Diffuse axonal injury contributes to the long-term functional morbidity observed after pediatric moderate/severe traumatic brain injury (msTBI). Whole-brain proton magnetic resonance echo-planar spectroscopic imaging was used to measure the neurometabolite levels in the brain to delineate the course of disruption/repair during the first year post-msTBI. The association between metabolite biomarkers and functional measures (cognitive functioning and corpus callosum [CC] function assessed by interhemispheric transfer time [IHTT] using an event related potential paradigm) was also explored. Pediatric patients with msTBI underwent assessments at two times (post-acutely at a mean of three months post-injury, n = 31, and chronically at a mean of 16 months post-injury, n = 24). Healthy controls also underwent two evaluations, approximately 12 months apart. Post-acutely, in patients with msTBI, there were elevations in choline (Cho; marker for inflammation and/or altered membrane metabolism) in all four brain lobes and the CC and decreases in N-acetylaspartate (NAA; marker for neuronal and axonal integrity) in the CC compared with controls, all of which normalized by the chronic time point. Subgroups of TBI showed variable patterns chronically. Patients with slow IHTT had lower lobar Cho chronically than those with normal IHTT; they also did not show normalization in CC NAA whereas those with normal IHTT showed significantly higher levels of CC NAA relative to controls. In the normal IHTT group only, chronic CC Cho and NAA together explained 70% of the variance in long-term cognitive functioning. MR based whole brain metabolic evaluations show different patterns of neurochemistry after msTBI in two subgroups with different outcomes. There is a dynamic relationship between prolonged inflammatory responses to brain damage, reparative processes/remyelination, and subsequent neurobehavioral outcomes. Multimodal studies allow us to test hypotheses about degenerative and reparative processes in patient groups that have divergent functional outcome, with the ultimate goal of developing targeted therapeutic agents.

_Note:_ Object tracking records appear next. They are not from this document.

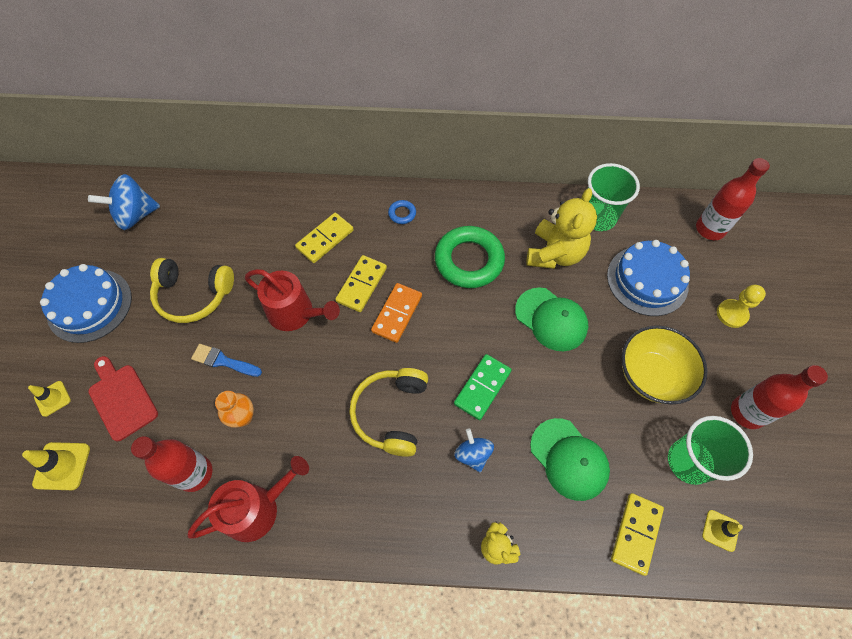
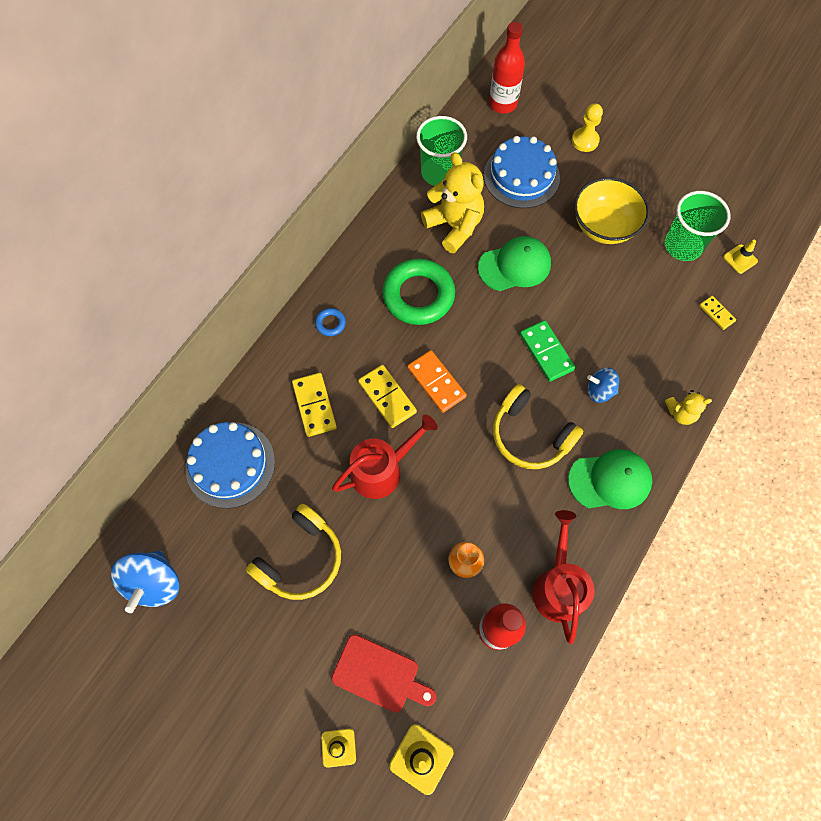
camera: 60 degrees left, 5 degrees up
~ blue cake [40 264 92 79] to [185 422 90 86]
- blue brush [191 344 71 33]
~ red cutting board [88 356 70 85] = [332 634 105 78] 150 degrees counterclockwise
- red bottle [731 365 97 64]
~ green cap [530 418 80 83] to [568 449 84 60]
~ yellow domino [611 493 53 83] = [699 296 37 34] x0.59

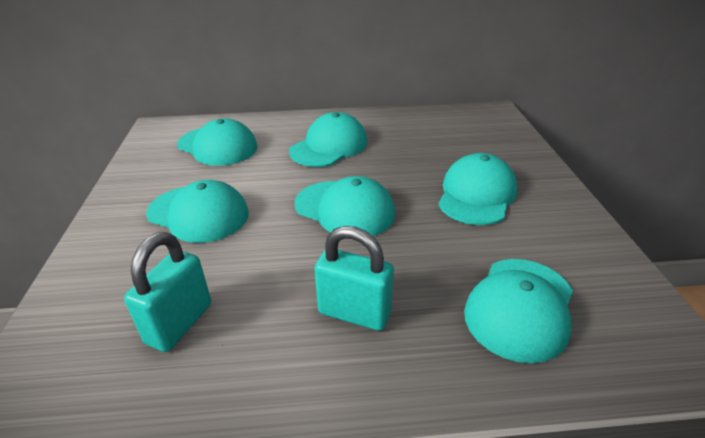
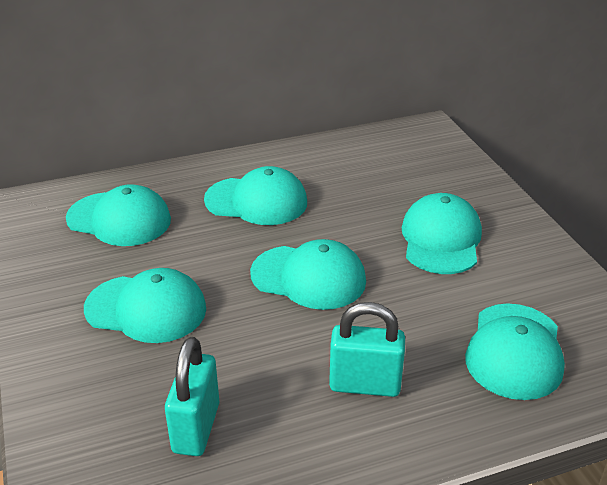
camera: 15 degrees left, 0 degrees up
~ turquoise cap [289 112 78 55] = [204 166 103 59] 75 degrees clockwise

弥漫性轴索损伤导致儿童中度/重度创伤性脑损伤(msTBI)后长期功能障碍。全脑质子磁共振回波平面波谱成像用于测量脑内神经代谢物水平,以描绘 msTBI 后第一年期间的破坏/修复过程。还探讨了代谢物生物标志物与功能测量(认知功能和胼胝体[CC]功能,通过事件相关电位范式用半球间转移时间[IHTT]评估)之间的关系。接受 msTBI 的儿科患者在两个时间点进行评估(受伤后平均三个月的急性期,n=31,受伤后平均 16 个月的慢性期,n=24)。健康对照组也接受了两次评估,大约相隔 12 个月。急性期,msTBI 患者所有四个脑叶和 CC 的胆碱(Cho;炎症和/或改变的膜代谢标志物)升高,与对照组相比,CC 的 N-乙酰天冬氨酸(NAA;神经元和轴突完整性标志物)降低,所有这些标志物在慢性时间点都恢复正常。慢性组中 TBI 亚组表现出不同的模式。IHTT 较慢的患者慢性期脑叶 Cho 水平低于 IHTT 正常的患者;他们的 CC NAA 也没有恢复正常,而 IHTT 正常的患者的 CC NAA 水平明显高于对照组。只有在 IHTT 正常的组中,慢性 CC Cho 和 NAA 共同解释了长期认知功能的 70%的变化。基于磁共振的全脑代谢评估显示,两个结局不同的亚组的 msTBI 后神经化学具有不同的模式。脑损伤后持续的炎症反应、修复过程/髓鞘形成以及随后的神经行为结果之间存在动态关系。多模态研究使我们能够在具有不同功能结局的患者组中测试关于退行性和修复性过程的假设,最终目标是开发靶向治疗药物。